第294話.カショウの吸収
頭上にはスライムの魔石が呑気に浮遊しているようにも見える。米粒にも満たないスライムからすれば、漬物石程の大きさがある魔石は、スライムの親玉で間違いない。
こうして下から見上げると、余りにも無警戒で無防備にも見える。寄生することは得意でも、逆の立場になると気付かないのかもしれない。
それでも、スライムの粘液は想像以上に粘度が高く、一度絡み付かれてしまうと身体の動きは制限されて自由に動かすことも難しくなる。
単純に外から魔石を狙おうと思えば、分厚い粘液で攻撃は通らなかったのかもしれない。
『私の言うことを信じて、正解だったでしょ!』
「フォリーが居なければ、ずっと渦の中だったけどな」
スライムの粘液のことをムーアが知っていたかどうかは別として、結果としては魔石に近付けたという事実は変わらない。後はどうやって魔石まで辿り着くかの問題になる。
「ウィンドトルネード」
スライムの身体の中に、魔石まで続く穴を空けてやる。しかし、魔石に近付けば近付くほどに、スライムの粘度は高くなり魔法の威力は減衰してゆく。
流石に魔石へウィンドトルネードが近付くと、スライムの親玉も体の中の起こった異変に気付く。そして、再び俺を粘液の中へと閉じ込めようと脈動を始める。

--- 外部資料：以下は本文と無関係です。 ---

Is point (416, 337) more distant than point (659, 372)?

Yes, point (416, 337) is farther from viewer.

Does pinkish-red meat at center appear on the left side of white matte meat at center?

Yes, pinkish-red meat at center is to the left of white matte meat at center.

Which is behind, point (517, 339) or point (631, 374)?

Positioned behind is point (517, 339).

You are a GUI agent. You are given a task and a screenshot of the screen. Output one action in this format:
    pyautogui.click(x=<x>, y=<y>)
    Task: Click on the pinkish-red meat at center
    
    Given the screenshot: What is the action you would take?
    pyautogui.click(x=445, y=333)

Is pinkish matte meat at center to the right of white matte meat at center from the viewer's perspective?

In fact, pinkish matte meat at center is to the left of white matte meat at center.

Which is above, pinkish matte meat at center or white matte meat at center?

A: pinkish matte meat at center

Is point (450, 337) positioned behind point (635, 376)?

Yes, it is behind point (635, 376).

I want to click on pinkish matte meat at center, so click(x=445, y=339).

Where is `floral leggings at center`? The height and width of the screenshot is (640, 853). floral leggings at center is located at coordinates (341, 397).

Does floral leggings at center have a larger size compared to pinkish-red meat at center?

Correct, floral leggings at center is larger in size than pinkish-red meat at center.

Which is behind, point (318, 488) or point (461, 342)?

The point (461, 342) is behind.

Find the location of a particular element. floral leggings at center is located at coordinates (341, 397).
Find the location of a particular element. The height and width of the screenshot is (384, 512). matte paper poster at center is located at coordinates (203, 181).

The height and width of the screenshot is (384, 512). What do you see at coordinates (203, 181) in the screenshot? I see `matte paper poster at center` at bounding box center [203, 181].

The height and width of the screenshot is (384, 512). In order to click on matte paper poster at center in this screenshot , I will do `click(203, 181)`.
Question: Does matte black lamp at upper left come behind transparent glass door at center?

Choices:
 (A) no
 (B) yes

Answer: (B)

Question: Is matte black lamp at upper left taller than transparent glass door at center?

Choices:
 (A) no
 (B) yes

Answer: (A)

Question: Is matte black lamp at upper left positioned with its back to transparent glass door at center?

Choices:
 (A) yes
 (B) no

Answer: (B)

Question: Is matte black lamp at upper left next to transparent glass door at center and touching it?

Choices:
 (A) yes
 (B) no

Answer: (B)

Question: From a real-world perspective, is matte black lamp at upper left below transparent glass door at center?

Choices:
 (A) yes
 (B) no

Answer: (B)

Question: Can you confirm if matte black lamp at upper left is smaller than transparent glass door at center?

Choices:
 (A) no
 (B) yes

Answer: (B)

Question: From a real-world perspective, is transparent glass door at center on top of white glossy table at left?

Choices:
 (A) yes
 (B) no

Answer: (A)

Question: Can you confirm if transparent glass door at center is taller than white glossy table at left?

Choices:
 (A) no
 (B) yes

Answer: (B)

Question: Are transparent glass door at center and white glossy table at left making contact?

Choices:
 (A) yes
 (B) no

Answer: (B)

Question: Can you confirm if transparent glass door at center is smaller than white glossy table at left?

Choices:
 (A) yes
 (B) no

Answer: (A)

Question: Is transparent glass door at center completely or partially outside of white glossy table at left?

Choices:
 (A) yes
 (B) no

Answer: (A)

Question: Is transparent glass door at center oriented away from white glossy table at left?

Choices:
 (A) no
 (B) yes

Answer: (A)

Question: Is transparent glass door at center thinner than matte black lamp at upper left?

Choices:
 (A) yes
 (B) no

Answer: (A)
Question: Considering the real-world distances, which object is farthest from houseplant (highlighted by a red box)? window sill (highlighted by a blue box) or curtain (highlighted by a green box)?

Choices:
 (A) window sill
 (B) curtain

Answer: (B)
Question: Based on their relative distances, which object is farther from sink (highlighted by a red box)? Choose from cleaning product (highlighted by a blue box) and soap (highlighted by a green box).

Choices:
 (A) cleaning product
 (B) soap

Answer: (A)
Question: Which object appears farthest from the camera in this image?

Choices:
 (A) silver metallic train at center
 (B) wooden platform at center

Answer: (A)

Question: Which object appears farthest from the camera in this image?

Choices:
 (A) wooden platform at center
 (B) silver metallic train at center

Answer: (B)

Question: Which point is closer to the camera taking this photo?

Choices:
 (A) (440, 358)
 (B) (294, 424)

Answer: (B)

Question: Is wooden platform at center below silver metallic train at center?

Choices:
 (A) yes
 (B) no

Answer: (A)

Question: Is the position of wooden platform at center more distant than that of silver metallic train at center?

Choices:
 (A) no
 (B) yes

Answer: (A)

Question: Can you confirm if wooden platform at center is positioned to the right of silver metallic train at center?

「リズ、リタ!魔石に近付くけど、次は絶対にダメだからな!」
「安心して、今度はボクも見張っているから」
リズとリタに逃げられて、被害を被ったのは俺だけではない。その被害者の1人であるナルキの保証付きで、ウィンドトルネードでこじ開けた穴を、三対六枚の翼で一気に飛翔する。
翼は俺の意図を汲み取り、それを自らの意思として動いてくれる。だから俺は、ウインドトルーネードの制御に専念する。それでもジワジワとウィンドトルネードで作り出した空間が狭まる。
「シェイドーッ」
再びフォリーの陰魔法が、ウィンドトルネードでこじ開けた空間を広げてくれる。しかし、それでもウィンドトルネードの勢いは魔石までに届かない。
「まだまだ!」
使える魔法は、右手に持つ精霊樹の杖のウィンドトルネードだけでない。魔法吸収で取り込んだ、ウィンドカッターを左手から放つ。
『まだ、届かないわね!』
「そうだな、もう少し残ってるか」
魔法で削られて消滅するスライム以上に、大量のスライムが押し寄せて、次々と空間を埋める。それだけ危険だと感じたのか、必死の抵抗は徐々に魔法を押し返してくる。
『思ったよりは、頑張るわね!風属性はダメかしら?』
しかし、スライムの中の密閉された空間で火属性を使えば、それは俺達もろともゆで上がってしまう。せめてスライムの魔石の上であれば土属性の魔法が使えたかもしれない。
「レン、届きそうか?」
「まだ遠い。もう少し近付かないと、斬撃の効果は出ない!」
『カショウ、どうするの?やっぱり火属性魔法を使う?それとも天之美禄?』
「押して駄目なら引いてみるしかないだろ」
『えっ、もしかして?それはダメよ!』
急にウィンドトルネードを弱めると、一気にスライムが押し寄せてくる。
「俺の中にある大量の魔力が欲しければくれてやる!少しでも消費してみせろ!」
大きな口を開け、押し寄せるスライムを一気に吸い込む。目の前に押し寄せていたスライムは一瞬で消えてしまい、魔石までの空間が開かれる。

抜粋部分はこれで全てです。